(Susurros y Encantamientos)
I like to work improvisationally and step back periodically to see what has arisen. When I stepped back from this two-month collection of works as a whole, what struck me was the colors – an unusual palette for me – Mexico brought color into my blood!
From the Lips: Stories of the Process
During the making of these paintings, I was ensconced in a study of the divine feminine as articulated in The Gospel of Mary of Magdalene, (trnsl. Jean-Yves LeLoup). I was also concentrating upon shadow-work-oriented endeavors to liberate internalized dogmas and reclaim sovereignty, (heart, mind, VOICE) from the various and sundry ‘spiritual fathers’ of my past.
From the Lips - the design concept was catalyzed (in part) by a graceful depiction of the slit wounds in Christ’s palms…and how very vulvic they are my dears!
I was seeing a lot of red in/during my work and began exploring the somatic impressions of that hue: hot, passionate, rage: pumping blood. As I turned my attention to the living rivers coursing and thrumming beneath my skin, I reflected on the many occasions in which i have deferred my inner authority in order to confirm to precepts ordained by an external one: visceral memories of swallowing my voice and being too afraid to give voice.
I saw myself as the mountainous body of a volcano, lava moving beneath its surface. The urge to move that rage though my lips rises up in me. My inquiry: what is the image, the feeling, the sound, the potent potential of a voice raised in the service of wisdom? How can concentrated, scintillating, throbbing, anger be channeled intelligently so that it becomes a fire that burns away detritus and a wrath that does not abide injustice?
The imagery that emerged echoes the thought-in-act process; may these pieces carry the vibes of the ‘re-education’ and re-memorying they shepherded for me.
…The paintings began with wild abandon: graffiti markings and dripping paint. Then, I began to identify and darken-in the motifs that frequently found their way into mind and sketchbook over the previous months: eyes reminiscent of Horus, and the Peregrin falcon that proceeded him, seed pods, vulval…, the narthex of a church…the shapes repeat themselves, taking on variation of form and purpose, yet unified of essence.
The two creatures in ‘Without Sin’ became the polarities of my mind, representations of yin and yang....finally arrived at peace: gazing into the same distance. The city behind is the chaotic backdrop of society.
My interest in by Jean-Yves LeLoup's interpretation of The Gospel of Mary Magdalene was further kindled at encountering her image so frequently in the streets of Guanajuato and extended to the beauty of the Coptic characters, (the original language from which the text was translated) which found their way into my painting. At the beginning of this work, I read:
Peter said to him [the teacher] "...tell us: What is the sin of the world?"
The Teacher answered:
"There is no sin...."
And I wanted to engrave those words in my mind, into my soul. I wanted them to efface the misinterpretation that is taught as doctrine far and wide. These words, (in Coptic) found their way into the ground of this piece many times over. I find that writing in an unfamiliar symbol-code frees my mind from habitual assumption and dismissal of meaning.

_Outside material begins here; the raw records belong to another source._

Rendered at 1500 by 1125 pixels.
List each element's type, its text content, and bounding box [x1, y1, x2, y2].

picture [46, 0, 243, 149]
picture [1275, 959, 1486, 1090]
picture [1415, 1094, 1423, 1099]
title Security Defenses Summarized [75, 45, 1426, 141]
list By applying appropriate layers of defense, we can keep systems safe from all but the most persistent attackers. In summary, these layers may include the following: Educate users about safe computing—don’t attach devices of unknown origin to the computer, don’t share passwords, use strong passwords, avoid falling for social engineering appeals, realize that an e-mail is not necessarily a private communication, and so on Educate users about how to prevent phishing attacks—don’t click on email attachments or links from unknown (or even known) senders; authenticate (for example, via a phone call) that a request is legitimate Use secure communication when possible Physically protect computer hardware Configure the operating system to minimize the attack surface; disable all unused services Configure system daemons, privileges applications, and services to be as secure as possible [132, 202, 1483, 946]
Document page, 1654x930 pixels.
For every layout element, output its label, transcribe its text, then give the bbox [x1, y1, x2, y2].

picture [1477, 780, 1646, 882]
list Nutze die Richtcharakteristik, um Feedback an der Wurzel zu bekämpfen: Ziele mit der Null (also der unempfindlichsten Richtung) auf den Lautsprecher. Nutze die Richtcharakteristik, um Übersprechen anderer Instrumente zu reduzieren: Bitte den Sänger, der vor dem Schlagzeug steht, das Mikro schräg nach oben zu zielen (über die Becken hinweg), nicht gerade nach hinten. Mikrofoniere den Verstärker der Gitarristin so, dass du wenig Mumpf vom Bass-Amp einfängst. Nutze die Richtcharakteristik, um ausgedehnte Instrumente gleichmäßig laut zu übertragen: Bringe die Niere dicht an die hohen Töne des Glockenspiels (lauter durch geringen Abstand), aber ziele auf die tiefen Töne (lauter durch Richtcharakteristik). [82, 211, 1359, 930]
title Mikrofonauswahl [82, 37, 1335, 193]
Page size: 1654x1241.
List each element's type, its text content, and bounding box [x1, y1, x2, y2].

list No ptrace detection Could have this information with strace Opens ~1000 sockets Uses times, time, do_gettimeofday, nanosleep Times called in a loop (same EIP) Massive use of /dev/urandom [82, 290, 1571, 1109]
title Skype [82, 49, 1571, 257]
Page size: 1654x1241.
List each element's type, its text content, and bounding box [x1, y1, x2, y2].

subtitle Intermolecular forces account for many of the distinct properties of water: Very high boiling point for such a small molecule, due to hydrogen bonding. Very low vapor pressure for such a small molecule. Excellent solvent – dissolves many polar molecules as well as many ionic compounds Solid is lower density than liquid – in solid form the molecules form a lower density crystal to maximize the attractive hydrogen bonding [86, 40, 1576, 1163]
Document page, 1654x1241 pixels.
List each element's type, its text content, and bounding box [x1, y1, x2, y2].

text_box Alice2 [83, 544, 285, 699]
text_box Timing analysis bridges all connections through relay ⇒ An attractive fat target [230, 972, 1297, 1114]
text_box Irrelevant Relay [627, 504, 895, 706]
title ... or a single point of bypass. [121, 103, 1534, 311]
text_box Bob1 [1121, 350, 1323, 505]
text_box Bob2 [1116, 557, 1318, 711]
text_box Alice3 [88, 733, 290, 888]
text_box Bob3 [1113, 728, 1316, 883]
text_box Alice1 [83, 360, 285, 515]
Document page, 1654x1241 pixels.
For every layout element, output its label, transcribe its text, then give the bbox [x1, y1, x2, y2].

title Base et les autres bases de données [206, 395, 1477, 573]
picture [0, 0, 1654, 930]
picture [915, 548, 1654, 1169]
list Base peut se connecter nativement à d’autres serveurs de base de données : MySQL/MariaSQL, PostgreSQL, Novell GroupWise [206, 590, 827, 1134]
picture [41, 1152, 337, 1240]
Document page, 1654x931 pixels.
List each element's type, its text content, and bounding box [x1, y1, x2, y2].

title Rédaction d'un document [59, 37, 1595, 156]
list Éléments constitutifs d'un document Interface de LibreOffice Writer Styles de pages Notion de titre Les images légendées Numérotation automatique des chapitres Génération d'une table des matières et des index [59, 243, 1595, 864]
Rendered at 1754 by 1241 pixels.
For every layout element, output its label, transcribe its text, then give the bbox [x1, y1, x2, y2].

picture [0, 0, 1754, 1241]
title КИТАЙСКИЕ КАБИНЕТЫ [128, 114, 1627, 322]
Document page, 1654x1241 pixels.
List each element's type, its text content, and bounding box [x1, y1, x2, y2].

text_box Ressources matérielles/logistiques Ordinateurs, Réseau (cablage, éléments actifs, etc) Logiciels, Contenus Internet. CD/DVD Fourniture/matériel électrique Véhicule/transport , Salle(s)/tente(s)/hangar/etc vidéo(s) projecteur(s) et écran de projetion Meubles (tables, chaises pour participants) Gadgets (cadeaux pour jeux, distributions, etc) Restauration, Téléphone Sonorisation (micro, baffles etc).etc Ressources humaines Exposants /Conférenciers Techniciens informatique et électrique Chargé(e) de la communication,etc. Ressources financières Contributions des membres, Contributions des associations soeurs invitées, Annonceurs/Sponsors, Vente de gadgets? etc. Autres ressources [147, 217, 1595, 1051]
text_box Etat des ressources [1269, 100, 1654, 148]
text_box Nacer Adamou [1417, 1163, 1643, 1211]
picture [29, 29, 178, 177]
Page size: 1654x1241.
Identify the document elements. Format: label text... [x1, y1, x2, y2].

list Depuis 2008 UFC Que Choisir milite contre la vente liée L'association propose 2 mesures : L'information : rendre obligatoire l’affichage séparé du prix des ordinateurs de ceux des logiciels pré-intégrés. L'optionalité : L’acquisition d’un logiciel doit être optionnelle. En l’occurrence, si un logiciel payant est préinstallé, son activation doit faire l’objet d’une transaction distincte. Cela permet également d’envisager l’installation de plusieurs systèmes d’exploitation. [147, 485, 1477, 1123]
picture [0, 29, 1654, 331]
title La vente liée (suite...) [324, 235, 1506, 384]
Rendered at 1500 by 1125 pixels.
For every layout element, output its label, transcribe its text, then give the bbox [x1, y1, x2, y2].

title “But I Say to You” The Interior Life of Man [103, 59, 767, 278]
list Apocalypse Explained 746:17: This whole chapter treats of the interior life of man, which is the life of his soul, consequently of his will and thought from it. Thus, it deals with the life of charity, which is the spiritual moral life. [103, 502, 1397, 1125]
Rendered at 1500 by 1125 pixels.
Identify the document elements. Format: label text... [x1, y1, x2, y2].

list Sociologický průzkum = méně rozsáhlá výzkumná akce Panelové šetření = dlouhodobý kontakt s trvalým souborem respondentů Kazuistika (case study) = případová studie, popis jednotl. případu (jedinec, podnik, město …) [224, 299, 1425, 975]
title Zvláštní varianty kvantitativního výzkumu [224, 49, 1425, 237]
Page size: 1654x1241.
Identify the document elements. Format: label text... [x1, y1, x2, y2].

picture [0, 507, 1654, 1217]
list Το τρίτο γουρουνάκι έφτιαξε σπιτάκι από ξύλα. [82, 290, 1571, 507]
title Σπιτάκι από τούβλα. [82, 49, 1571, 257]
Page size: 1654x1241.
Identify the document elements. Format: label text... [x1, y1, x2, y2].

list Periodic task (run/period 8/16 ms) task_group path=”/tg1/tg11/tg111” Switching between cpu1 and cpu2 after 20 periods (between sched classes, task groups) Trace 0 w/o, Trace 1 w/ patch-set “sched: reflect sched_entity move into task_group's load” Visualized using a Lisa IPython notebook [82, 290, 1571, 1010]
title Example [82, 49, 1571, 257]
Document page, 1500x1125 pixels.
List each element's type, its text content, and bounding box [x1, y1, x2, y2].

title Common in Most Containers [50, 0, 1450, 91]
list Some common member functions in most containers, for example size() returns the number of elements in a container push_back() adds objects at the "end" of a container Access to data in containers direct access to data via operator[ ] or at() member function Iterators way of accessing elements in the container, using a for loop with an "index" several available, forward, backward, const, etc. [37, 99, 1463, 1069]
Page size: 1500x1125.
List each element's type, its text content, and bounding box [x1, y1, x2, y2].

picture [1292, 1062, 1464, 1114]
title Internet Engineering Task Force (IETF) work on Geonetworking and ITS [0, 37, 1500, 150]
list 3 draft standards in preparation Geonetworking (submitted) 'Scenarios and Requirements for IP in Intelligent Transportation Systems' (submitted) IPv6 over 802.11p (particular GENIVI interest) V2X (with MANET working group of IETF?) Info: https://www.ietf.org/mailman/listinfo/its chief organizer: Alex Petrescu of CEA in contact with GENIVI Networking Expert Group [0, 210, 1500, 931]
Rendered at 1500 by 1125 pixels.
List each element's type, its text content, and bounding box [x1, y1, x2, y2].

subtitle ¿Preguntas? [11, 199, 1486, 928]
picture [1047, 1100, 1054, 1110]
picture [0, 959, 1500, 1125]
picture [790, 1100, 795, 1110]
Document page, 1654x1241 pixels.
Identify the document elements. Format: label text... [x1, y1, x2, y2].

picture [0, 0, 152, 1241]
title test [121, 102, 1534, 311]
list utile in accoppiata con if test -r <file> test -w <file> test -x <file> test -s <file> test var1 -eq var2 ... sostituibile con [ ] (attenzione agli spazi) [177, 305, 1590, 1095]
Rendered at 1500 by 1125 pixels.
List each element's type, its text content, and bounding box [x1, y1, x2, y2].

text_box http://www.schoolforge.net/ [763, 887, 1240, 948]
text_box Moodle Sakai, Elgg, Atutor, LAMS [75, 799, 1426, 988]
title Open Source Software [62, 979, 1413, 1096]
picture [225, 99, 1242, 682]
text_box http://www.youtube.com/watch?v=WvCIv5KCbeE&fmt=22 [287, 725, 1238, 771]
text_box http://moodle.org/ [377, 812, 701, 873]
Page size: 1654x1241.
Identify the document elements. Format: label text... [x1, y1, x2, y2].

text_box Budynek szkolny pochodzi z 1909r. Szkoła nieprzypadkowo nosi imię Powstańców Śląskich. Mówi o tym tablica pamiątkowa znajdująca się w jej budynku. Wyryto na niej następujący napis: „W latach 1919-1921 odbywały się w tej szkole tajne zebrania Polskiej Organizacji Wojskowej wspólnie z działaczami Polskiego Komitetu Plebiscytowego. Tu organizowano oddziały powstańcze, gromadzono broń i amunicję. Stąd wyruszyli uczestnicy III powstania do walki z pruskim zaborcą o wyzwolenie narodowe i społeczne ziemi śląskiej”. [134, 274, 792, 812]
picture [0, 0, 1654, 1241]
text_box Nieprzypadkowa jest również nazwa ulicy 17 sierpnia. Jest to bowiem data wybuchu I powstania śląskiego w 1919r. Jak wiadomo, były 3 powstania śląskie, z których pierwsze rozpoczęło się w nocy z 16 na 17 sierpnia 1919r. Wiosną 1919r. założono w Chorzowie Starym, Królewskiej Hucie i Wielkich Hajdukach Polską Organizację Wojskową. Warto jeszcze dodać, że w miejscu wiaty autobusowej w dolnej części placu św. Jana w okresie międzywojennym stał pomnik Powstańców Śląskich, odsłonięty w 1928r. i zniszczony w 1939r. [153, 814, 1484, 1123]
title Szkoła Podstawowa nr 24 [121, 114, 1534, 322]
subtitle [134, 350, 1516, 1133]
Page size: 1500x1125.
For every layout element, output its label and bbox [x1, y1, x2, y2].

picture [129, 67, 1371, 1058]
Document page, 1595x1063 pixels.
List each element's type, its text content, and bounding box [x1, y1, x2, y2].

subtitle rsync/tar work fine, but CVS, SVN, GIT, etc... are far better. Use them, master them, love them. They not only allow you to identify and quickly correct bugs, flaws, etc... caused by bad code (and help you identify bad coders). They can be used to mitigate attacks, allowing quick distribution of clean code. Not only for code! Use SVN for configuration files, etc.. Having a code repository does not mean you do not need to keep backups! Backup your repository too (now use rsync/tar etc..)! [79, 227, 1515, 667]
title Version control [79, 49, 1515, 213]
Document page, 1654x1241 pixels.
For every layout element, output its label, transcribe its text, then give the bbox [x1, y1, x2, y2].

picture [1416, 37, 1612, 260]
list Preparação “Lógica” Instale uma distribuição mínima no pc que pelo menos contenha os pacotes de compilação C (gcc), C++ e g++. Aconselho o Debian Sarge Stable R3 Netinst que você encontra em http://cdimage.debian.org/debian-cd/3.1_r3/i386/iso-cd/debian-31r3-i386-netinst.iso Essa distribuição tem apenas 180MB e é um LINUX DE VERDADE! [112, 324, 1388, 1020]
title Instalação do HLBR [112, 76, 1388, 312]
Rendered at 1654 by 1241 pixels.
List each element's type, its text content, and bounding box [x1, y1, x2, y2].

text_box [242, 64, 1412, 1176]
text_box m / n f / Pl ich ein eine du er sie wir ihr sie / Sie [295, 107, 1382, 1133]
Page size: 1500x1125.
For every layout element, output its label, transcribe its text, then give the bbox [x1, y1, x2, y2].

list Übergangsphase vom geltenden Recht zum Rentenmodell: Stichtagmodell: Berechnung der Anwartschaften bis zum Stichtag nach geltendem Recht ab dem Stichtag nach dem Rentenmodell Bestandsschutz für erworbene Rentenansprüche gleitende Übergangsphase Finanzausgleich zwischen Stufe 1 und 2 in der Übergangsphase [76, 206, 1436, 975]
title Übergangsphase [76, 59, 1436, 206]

After a month, I thought this piece was nearly complete and I left it to rest, turned to the wall, fearing that tension might lead me to some destructive impulse. The bodies of the beasts remained empty. When a time of internal strife came upon me three weeks later, and I was tortured with states of mind at once familiar and terrible, I could find only fragments of relief in prayer and practice. Finally exhausted, I opened Magdalene's gospel one evening and found my balm:
...the seven manifestations of Wrath,
they oppressed the soul with questions:
'Where do you come from, murderer?'
and 'Where are you going, vagabond?'
The soul answered:
'That which oppressed me has been slain;
that which encircled me has vanished;
my craving has faded,
and I am freed from my ignorance.'"
I did not look for LeLoup's interpretation in those moments or the following days. I found that the repetition of this – what became a prayer for me – indeed loosened the bonds of my inner claustrophobia, anxiety and confusion and restored me to peace. Engraving the essence, (the highlighted phrases above) into the bodies of the beasts was a consecration of their re-union and a reclamation of prayer by a girl raised ‘middling Catholic’ with no sense of the Hermetic Truth or spiritual power at the heart of Christian mysticism.
Thank you Envision Arte and Gibran for inviting me to exhibit at your Gallery. You offered me the impetus I needed to persist and find completion when the going got rough. I could not have wanted a more intelligently engaged, (and masked) company on the night of the Ostara Equinox 2021.